## AIM OF THE TASK:
Two lines mark the range in the entries below: the one holding "Beobachtungsbeginn." and the one holding "stufenlos bis 45°". Set down those two and all lines between them, exactly.

## SUPPLIED ENTRIES:

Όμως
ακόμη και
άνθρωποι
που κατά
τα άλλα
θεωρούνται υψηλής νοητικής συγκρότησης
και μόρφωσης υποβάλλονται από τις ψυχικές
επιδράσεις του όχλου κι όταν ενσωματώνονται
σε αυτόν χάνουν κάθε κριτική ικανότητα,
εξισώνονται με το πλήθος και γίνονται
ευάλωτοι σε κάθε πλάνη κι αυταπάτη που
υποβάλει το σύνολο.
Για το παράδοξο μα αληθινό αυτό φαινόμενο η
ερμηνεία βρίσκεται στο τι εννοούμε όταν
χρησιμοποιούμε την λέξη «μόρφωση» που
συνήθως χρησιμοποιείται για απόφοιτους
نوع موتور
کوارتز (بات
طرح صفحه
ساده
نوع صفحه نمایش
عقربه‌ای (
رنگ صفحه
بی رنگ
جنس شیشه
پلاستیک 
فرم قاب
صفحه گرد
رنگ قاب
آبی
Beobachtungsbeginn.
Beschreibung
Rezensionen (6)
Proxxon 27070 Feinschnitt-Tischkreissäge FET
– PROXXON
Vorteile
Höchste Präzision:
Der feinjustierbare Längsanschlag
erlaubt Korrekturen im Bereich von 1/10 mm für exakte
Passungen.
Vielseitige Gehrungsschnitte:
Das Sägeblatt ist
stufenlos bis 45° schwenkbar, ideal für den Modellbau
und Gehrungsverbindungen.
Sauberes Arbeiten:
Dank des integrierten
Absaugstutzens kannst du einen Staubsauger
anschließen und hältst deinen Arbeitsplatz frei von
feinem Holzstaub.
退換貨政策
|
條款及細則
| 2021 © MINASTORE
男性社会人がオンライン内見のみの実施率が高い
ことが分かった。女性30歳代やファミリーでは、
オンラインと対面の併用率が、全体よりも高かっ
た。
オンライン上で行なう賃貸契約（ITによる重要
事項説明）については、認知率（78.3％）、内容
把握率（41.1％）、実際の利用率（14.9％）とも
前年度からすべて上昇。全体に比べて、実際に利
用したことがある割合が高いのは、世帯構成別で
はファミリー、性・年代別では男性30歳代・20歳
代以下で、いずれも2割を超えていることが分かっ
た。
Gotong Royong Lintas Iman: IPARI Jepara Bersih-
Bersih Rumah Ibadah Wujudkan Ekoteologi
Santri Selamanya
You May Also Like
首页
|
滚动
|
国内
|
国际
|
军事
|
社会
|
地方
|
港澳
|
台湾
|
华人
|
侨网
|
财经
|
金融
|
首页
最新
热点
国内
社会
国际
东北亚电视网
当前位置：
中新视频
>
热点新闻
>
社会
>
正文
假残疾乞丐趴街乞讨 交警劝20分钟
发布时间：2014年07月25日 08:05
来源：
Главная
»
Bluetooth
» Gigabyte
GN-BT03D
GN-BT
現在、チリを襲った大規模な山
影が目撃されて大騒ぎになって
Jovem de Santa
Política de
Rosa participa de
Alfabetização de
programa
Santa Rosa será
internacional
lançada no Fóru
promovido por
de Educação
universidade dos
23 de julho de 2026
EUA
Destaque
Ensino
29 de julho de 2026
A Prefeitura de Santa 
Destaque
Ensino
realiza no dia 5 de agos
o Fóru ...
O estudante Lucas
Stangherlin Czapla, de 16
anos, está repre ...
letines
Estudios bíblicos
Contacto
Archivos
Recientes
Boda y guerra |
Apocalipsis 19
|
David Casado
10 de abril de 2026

## OUTPUT FOR THIS EXERCISE:
Beobachtungsbeginn.
Beschreibung
Rezensionen (6)
Proxxon 27070 Feinschnitt-Tischkreissäge FET
– PROXXON
Vorteile
Höchste Präzision:
Der feinjustierbare Längsanschlag
erlaubt Korrekturen im Bereich von 1/10 mm für exakte
Passungen.
Vielseitige Gehrungsschnitte:
Das Sägeblatt ist
stufenlos bis 45° schwenkbar, ideal für den Modellbau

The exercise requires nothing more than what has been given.